Global markets and fair dealings

The global reality for Malawian farmers, however, is that wealthier high- and middle-income countries are better able to offer subsidies to their farmers, regardless of what crop they may be growing. Can Malawi ever expect to compete in global market price the heavily subsidized industrial-scale soybean production in Brazil? It makes it difficult for (current) tobacco farmers to consider switching to a different crop unless the supply and value chains that Malawian development policy would like to diversify and strengthen are firmly in place.
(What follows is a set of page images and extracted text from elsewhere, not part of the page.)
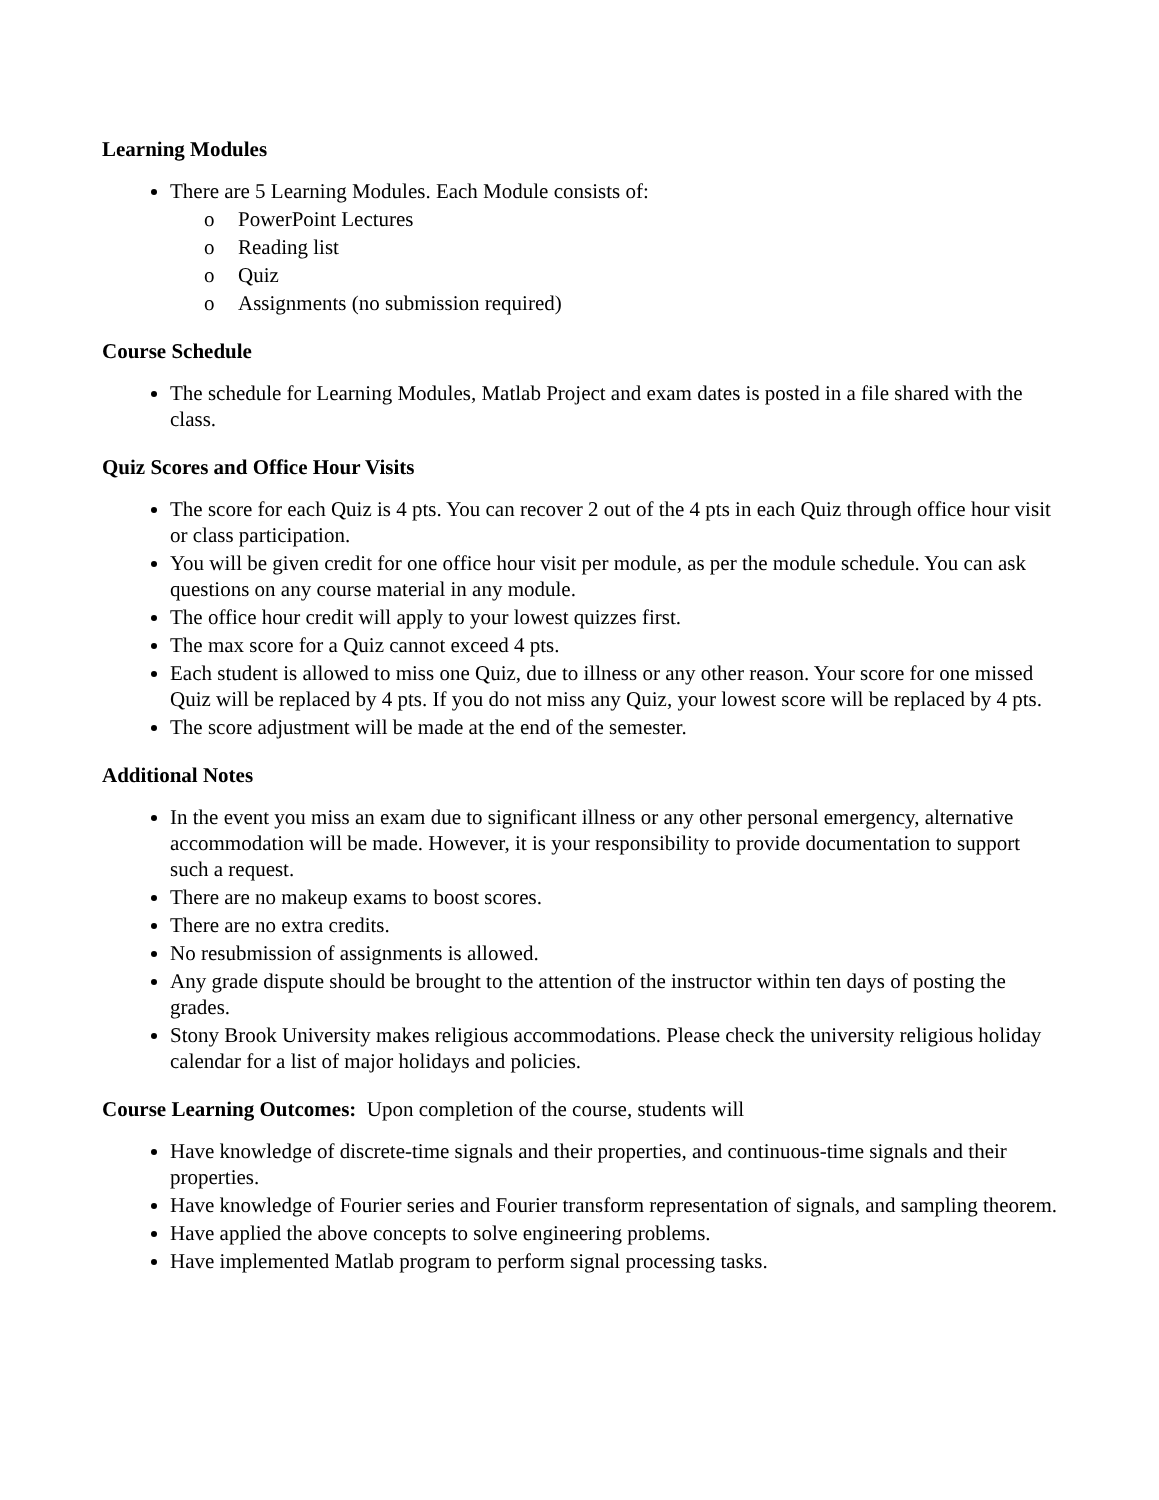Learning Modules
There are 5 Learning Modules. Each Module consists of:
o PowerPoint Lectures
o Reading list
o Quiz
o Assignments (no submission required)
Course Schedule
The schedule for Learning Modules, Matlab Project and exam dates is posted in a file shared with the class.
Quiz Scores and Office Hour Visits
The score for each Quiz is 4 pts. You can recover 2 out of the 4 pts in each Quiz through office hour visit or class participation.
You will be given credit for one office hour visit per module, as per the module schedule. You can ask questions on any course material in any module.
The office hour credit will apply to your lowest quizzes first.
The max score for a Quiz cannot exceed 4 pts.
Each student is allowed to miss one Quiz, due to illness or any other reason. Your score for one missed Quiz will be replaced by 4 pts. If you do not miss any Quiz, your lowest score will be replaced by 4 pts.
The score adjustment will be made at the end of the semester.
Additional Notes
In the event you miss an exam due to significant illness or any other personal emergency, alternative accommodation will be made. However, it is your responsibility to provide documentation to support such a request.
There are no makeup exams to boost scores.
There are no extra credits.
No resubmission of assignments is allowed.
Any grade dispute should be brought to the attention of the instructor within ten days of posting the grades.
Stony Brook University makes religious accommodations. Please check the university religious holiday calendar for a list of major holidays and policies.
Course Learning Outcomes: Upon completion of the course, students will
Have knowledge of discrete-time signals and their properties, and continuous-time signals and their properties.
Have knowledge of Fourier series and Fourier transform representation of signals, and sampling theorem.
Have applied the above concepts to solve engineering problems.
Have implemented Matlab program to perform signal processing tasks.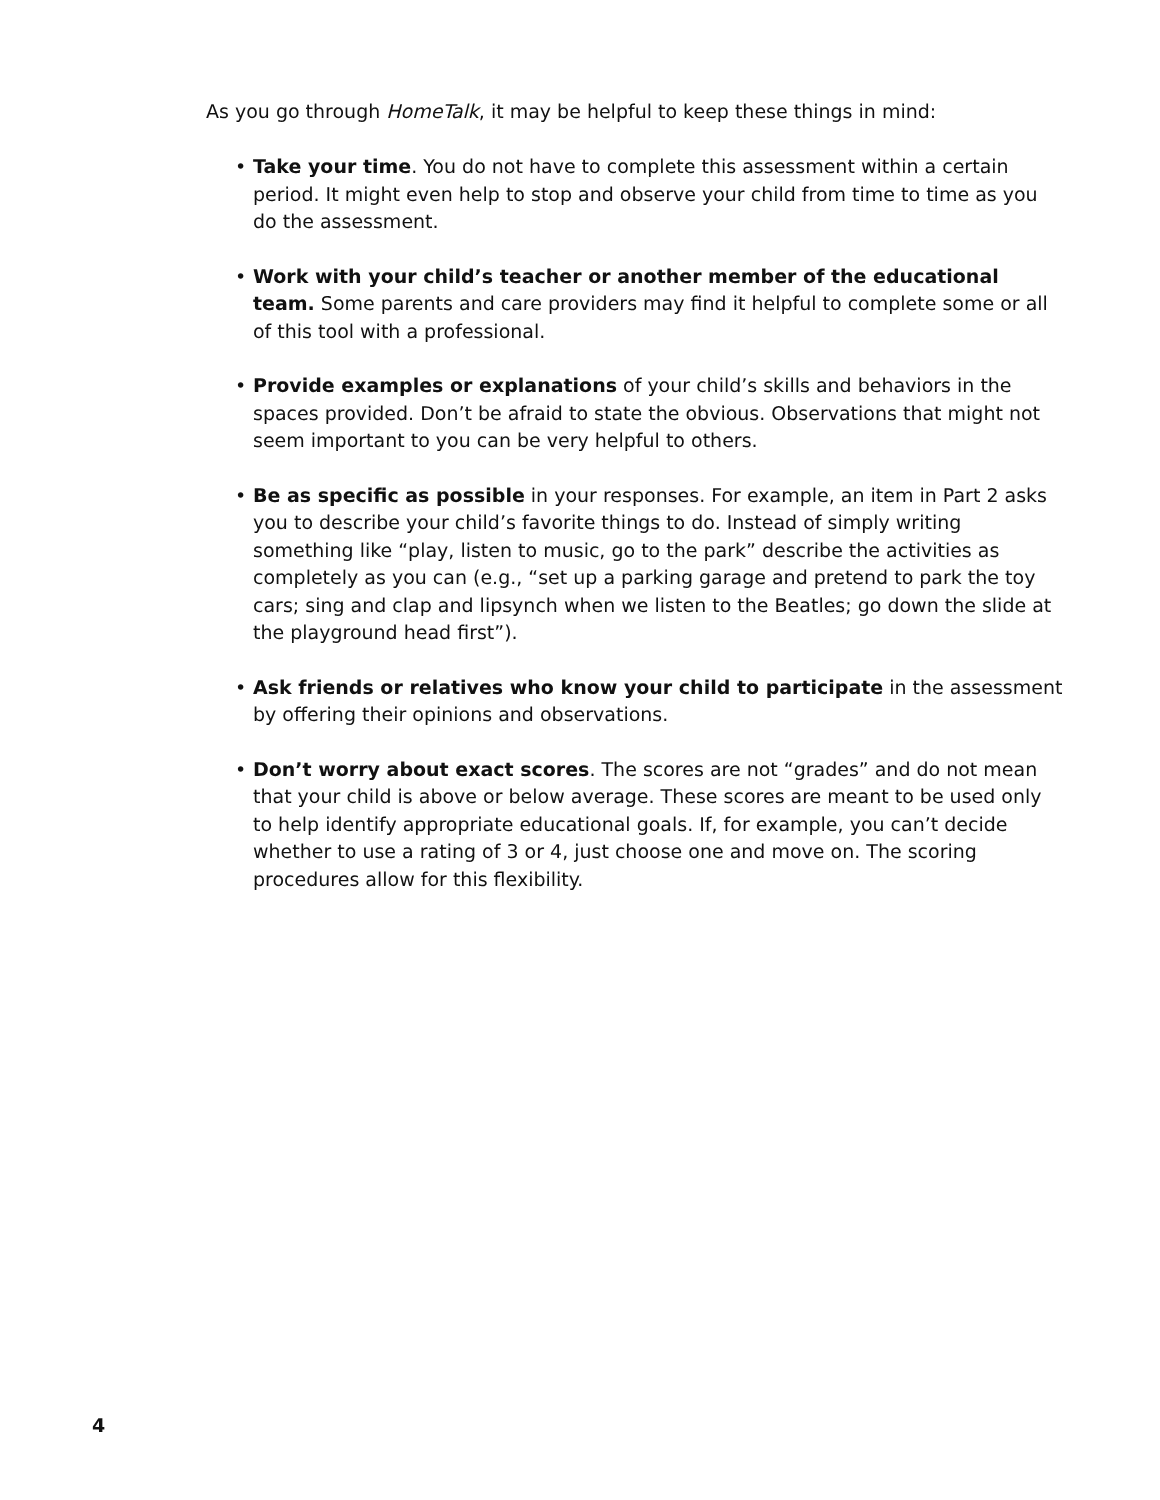As you go through HomeTalk, it may be helpful to keep these things in mind:
• Take your time. You do not have to complete this assessment within a certain period. It might even help to stop and observe your child from time to time as you do the assessment.
• Work with your child’s teacher or another member of the educational team. Some parents and care providers may find it helpful to complete some or all of this tool with a professional.
• Provide examples or explanations of your child’s skills and behaviors in the spaces provided. Don’t be afraid to state the obvious. Observations that might not seem important to you can be very helpful to others.
• Be as specific as possible in your responses. For example, an item in Part 2 asks you to describe your child’s favorite things to do. Instead of simply writing something like “play, listen to music, go to the park” describe the activities as completely as you can (e.g., “set up a parking garage and pretend to park the toy cars; sing and clap and lipsynch when we listen to the Beatles; go down the slide at the playground head first”).
• Ask friends or relatives who know your child to participate in the assessment by offering their opinions and observations.
• Don’t worry about exact scores. The scores are not “grades” and do not mean that your child is above or below average. These scores are meant to be used only to help identify appropriate educational goals. If, for example, you can’t decide whether to use a rating of 3 or 4, just choose one and move on. The scoring procedures allow for this flexibility.
4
That is not something a low-income country like Malawi can do without generous and unconditional international assistance.

Such assistance is likely to be in short supply while the COVID-19 pandemic continues to wreck economic havoc worldwide. But as countries eventually emerge from the pandemic’s wake, there is a new opportunity to consider global solidarity for agricultural policies that give less precedence to economic growth and competition, and more to population health equity and environmental sustainability.